The COVID-19 pandemic turned everything on its head, from how people understood their health, to work schedules, travel ability, and more.
One routine that has stayed constant, however, was America’s love for coffee. COVID may have changed where and how Americans drink coffee, but never how much. The latest edition of the National Coffee Data Trends (NCDT) report, released last month and based on surveys conducted in January 2023, illustrates coffee’s continued recovery, renewed growth, and unique staying power as COVID-19 has moved out of its most acute phases.
Unsurprisingly, due to quarantines and shifts to work from home in many industries, the pandemic resulted in a massive increase in drinking coffee at home and a similarly significant decrease in drinking coffee away from home.
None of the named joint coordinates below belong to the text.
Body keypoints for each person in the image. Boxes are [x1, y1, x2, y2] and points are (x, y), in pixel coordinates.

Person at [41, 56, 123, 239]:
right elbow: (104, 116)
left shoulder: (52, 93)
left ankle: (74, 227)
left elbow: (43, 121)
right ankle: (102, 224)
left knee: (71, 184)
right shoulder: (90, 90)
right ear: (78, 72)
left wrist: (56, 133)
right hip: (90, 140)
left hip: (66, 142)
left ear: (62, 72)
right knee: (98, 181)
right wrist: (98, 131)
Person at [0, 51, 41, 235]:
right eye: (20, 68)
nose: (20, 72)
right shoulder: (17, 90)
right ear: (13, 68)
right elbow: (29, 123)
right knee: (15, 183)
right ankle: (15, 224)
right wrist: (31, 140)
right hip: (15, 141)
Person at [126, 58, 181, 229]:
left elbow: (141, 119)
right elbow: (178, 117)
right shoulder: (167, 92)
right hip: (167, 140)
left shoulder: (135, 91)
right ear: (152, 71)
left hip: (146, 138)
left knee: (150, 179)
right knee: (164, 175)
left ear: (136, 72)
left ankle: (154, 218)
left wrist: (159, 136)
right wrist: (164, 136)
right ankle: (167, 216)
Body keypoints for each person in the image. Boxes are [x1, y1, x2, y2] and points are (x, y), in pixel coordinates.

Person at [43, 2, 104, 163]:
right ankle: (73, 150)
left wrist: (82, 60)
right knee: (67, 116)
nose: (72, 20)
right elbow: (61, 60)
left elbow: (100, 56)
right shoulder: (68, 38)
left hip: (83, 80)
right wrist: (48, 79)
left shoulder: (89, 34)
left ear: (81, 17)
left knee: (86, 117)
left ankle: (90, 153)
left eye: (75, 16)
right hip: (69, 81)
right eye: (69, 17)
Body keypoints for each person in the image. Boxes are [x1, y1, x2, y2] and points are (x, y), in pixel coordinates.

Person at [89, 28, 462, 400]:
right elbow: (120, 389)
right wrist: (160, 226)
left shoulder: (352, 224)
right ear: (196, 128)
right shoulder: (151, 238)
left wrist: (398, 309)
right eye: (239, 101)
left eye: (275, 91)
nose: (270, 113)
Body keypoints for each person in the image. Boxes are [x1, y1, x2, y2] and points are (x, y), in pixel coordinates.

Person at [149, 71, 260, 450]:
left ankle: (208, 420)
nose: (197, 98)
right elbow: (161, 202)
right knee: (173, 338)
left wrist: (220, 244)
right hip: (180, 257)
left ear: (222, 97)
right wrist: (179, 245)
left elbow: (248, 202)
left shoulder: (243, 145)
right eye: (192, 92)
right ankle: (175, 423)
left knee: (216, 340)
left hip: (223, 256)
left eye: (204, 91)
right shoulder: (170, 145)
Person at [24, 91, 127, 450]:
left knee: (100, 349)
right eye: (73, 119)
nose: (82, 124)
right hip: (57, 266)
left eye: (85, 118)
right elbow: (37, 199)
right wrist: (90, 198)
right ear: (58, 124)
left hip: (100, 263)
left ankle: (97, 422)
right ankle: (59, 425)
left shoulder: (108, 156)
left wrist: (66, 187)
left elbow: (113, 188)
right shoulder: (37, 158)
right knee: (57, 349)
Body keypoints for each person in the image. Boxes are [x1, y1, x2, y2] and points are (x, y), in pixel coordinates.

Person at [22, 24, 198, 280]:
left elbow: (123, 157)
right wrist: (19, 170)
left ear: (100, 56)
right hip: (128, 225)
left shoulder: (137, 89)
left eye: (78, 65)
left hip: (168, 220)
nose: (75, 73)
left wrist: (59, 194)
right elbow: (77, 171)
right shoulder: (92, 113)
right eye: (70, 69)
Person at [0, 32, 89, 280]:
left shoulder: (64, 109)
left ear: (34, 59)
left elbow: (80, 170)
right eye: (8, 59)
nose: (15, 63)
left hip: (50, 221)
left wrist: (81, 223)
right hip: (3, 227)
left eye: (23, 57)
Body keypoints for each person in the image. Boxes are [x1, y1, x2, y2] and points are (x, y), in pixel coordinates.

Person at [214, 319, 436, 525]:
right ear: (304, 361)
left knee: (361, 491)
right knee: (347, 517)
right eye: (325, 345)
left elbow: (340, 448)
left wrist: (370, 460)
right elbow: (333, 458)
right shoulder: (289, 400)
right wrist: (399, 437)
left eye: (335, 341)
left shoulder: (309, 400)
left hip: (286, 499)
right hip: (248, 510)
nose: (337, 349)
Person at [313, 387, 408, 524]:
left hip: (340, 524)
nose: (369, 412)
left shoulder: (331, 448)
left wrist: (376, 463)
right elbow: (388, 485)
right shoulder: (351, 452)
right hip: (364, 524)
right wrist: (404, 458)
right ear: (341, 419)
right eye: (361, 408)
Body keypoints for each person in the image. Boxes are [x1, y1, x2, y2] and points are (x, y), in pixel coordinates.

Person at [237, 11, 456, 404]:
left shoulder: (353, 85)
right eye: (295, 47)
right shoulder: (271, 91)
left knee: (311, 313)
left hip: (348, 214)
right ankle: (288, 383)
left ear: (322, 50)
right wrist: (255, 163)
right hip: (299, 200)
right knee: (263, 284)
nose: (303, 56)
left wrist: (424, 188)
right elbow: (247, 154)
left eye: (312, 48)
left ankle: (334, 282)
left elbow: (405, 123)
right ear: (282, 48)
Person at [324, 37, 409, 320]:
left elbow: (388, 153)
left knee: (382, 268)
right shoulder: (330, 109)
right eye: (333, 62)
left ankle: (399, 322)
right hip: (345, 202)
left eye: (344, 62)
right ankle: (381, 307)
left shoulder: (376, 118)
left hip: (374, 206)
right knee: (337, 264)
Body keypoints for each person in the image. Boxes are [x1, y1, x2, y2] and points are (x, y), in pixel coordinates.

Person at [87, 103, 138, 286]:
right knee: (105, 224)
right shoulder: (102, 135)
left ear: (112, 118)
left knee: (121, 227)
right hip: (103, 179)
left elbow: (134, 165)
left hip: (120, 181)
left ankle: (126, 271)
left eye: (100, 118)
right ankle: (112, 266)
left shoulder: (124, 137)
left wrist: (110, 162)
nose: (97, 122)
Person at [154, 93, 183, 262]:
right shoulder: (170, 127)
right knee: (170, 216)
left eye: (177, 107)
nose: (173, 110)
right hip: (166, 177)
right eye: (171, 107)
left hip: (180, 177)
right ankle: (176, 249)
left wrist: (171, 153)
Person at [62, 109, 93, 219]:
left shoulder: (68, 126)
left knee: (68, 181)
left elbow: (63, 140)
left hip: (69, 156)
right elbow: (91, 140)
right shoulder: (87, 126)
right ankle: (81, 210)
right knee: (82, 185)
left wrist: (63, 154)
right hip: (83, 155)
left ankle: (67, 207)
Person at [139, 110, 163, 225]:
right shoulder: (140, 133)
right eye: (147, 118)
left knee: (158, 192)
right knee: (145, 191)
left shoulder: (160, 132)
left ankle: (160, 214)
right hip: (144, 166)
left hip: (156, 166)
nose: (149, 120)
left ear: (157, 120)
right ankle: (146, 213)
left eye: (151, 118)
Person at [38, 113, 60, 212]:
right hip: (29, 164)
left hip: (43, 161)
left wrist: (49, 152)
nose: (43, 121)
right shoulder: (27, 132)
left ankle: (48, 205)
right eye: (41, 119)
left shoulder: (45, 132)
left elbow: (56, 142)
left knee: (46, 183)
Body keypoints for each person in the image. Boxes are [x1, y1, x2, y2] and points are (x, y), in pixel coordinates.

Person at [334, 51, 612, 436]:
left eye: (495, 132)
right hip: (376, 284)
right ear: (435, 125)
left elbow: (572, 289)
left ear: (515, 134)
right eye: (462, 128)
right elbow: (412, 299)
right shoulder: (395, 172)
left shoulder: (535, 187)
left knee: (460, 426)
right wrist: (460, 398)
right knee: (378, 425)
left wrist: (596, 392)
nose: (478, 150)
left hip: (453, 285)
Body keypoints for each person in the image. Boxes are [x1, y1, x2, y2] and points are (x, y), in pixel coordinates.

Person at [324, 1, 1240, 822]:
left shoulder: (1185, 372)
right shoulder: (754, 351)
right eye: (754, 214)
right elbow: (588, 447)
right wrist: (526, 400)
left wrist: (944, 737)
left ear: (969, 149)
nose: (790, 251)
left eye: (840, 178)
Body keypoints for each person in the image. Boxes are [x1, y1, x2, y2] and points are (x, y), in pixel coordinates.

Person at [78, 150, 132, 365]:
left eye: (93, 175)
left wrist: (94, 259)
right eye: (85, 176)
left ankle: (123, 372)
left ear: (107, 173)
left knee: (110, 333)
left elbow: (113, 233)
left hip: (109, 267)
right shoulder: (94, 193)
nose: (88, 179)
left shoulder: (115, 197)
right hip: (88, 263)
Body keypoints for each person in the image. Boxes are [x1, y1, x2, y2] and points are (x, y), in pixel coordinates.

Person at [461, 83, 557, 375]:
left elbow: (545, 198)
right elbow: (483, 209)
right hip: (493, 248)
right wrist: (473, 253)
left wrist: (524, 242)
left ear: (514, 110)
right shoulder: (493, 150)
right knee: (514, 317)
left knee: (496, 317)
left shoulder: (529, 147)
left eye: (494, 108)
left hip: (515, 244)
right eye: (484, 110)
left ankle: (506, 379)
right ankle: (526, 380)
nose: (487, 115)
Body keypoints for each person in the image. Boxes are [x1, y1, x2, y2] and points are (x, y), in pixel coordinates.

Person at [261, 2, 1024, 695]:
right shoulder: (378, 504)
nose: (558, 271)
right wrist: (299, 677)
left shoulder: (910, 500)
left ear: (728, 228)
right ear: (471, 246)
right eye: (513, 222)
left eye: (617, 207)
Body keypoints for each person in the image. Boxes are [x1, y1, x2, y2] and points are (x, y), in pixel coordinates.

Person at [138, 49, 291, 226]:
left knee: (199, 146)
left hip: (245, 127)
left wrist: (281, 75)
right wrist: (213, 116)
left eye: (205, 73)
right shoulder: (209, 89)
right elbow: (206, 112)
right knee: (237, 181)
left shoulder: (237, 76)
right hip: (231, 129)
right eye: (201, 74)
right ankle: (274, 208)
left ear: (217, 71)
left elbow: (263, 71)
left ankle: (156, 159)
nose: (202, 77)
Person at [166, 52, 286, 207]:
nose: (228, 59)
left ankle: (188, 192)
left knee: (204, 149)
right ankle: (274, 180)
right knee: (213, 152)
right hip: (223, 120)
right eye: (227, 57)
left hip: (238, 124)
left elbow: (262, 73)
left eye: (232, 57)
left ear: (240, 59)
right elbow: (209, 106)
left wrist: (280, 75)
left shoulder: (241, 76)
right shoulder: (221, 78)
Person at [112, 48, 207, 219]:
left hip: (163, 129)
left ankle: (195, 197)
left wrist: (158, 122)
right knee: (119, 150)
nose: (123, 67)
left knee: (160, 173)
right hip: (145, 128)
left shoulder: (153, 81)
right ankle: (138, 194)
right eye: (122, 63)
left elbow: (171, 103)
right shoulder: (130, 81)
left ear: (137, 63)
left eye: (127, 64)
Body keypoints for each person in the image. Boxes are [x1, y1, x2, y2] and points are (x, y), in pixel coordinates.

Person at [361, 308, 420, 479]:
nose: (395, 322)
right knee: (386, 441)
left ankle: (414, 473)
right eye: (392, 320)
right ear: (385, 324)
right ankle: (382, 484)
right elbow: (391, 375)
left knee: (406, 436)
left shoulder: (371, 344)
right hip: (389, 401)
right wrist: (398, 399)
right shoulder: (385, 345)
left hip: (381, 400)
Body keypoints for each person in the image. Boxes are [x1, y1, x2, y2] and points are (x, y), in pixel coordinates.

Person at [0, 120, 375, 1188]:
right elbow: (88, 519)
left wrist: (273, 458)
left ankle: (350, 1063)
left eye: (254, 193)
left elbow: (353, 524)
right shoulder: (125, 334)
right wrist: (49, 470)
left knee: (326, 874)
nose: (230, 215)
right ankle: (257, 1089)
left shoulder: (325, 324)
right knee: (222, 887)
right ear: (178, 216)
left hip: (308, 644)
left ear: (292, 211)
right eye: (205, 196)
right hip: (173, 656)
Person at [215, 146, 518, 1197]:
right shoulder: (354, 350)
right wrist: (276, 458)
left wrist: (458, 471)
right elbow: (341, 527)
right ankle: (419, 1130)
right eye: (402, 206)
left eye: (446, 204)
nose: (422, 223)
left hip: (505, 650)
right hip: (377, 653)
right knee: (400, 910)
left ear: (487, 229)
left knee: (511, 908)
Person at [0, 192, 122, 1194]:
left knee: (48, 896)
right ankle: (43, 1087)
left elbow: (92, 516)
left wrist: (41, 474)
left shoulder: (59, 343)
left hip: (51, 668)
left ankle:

Between January and July 2020, coffee consumption outside of the home fell by almost 20%. While past-day coffee drinking away from home remains below pre-pandemic levels, it has rebounded almost 13% since then, showing a clear path toward recovery.
Now that COVID restrictions have eased, coffee drinkers are returning to their pre-pandemic routines. 91% of past-week coffee drinkers now buy coffee away from home at least once per week.
And, as Americans are getting back to work in offices, coffee is getting back to work too. In the most recent polling, 32% of Americans reported having an in-office coffee station, up 6% since mid-pandemic (January 2021).
Coffee was not completely immune from lasting pandemic impacts, of course. Just like many restaurants continue to use QR-code menus, and office buildings keep refilling hand sanitizer dispensers, some new coffee habits appear to be here to stay.
The Spring 2021 NCDT report (mid-pandemic), found that 30% of Americans had discovered new coffees they could enjoy at home, and 23% had purchased a new coffee machine for their household. For some coffee drinkers, trying new things meant doing less work at home and leaning into convenience: between January 2020 and January 2021, drive-through usage among coffee drinkers skyrocketed by nearly 30%.
App usage also jumped significantly during the beginning of the pandemic. From January to July 2020, app usage among past-week coffee drinkers buying coffee outside the home jumped by more than 60%.
The appeal of options like drive-through, apps, and delivery seems to have staying power. App usage (29% of past-week coffee drinkers) has declined somewhat from its peak in July 2020 (39%) but remains above the 24% observed in January 2020.
Similarly, drive-through use (currently, 59% of past-day coffee drinkers who bought their coffee outside the home) has declined from pandemic peaks (62%) but remains well above the pre-pandemic rate of 48%.
In the face of the unprecedented challenges brought on by COVID-19, coffee has proven its remarkable resilience. The coffee experience has transformed — as have many aspects of our daily lives — but coffee seems to have weathered the pressure of the pandemic and come out maintaining its position as America’s favorite beverage.